The deeper story claimed an "upside-down" ratio of about 50 million in assets and cash, to about $400-500 million in debt, which is a big time haircut for whoever the receiver is, if one can be found.
That means that Revell, Moebius and anyone who with outstanding Hobbico receivables is going to get a 90% whack. Depending on how much product they had shipped, and what kind of insurance they carry, it could be a staggering loss to little guys who do not have much, if any cushion to absorb a loss of that magnitude.
Second helping of Not Good is who will take on the enterprise in the face of a cratering RC business and a slow- or no-growth plastic market, and where capitial comes to finance the operations. Don't expect another ESOP; that was one of the worst ideas since the Cimarron. Someone would have to get the remains for pennies to make it go.

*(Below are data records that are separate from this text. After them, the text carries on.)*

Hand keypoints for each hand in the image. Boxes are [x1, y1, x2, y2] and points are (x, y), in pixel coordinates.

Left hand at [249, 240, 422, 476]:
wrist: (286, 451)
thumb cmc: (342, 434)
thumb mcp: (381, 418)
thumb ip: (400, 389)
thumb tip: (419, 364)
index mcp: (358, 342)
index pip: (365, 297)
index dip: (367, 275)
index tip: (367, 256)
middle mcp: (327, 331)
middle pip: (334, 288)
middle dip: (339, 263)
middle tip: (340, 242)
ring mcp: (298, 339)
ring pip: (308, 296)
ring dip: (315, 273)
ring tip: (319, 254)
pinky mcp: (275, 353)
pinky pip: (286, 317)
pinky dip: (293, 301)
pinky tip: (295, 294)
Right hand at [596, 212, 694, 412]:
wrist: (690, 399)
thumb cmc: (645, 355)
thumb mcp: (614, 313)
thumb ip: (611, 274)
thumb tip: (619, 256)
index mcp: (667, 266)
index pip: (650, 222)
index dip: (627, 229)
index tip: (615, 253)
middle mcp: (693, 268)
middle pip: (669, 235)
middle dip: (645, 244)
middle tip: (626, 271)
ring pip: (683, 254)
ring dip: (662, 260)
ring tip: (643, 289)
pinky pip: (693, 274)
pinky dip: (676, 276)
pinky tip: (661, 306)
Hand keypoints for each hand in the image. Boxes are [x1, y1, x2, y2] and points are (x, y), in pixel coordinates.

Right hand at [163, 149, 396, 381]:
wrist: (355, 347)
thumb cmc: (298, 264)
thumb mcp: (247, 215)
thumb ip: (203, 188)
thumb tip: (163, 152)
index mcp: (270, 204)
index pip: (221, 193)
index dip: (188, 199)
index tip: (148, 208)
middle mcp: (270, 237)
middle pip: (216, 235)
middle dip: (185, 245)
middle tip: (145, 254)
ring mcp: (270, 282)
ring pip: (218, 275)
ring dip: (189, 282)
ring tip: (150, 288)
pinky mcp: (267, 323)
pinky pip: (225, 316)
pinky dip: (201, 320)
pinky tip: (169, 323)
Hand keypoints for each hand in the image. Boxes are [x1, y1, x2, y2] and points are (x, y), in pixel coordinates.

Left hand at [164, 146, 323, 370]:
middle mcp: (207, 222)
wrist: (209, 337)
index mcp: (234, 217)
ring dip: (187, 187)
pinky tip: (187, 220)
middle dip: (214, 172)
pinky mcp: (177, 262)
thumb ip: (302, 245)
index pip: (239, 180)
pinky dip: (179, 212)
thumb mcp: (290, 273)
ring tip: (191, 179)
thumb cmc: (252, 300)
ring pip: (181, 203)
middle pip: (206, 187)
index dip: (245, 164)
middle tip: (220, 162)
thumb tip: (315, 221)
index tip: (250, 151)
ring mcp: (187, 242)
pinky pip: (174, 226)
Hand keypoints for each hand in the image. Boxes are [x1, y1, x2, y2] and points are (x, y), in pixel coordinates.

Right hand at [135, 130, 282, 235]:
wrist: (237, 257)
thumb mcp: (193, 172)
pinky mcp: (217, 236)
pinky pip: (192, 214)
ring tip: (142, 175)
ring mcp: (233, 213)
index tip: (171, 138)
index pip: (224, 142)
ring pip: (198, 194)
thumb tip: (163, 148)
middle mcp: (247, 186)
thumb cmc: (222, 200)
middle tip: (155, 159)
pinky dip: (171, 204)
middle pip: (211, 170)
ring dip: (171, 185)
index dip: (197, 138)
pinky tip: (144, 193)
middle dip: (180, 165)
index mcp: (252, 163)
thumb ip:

The sheer crime of all of this is the same thing that happened to magazines, specifically the ex-Petersen EMAP empire. They issued a lot of really bad debt to monopolize the magazine rack in order to set page rates higher. As long as they were covering the debt payment and making payroll, all was good. Until magazine publishing went down like a Submarine with a screen door.
Prior to issuance of the debt, they were steadily profitable, managing to deliver mostly unique content across the titles. Afterword, there were fewer titles with fewer pages that cost a lot more to advertise in, that shared much more content than ever before.
I'd wager that Hobbico was probably a going proposition that got the itch to expand and control more distribution in an effort to set pricing higher, which the market would not and could not support for any length of time.
The real question is: what happens to remaining inventory? Who picks up the remaining brands owned wholly or in part by Hobbico.
Tom Mooty has the right idea: Play lotto.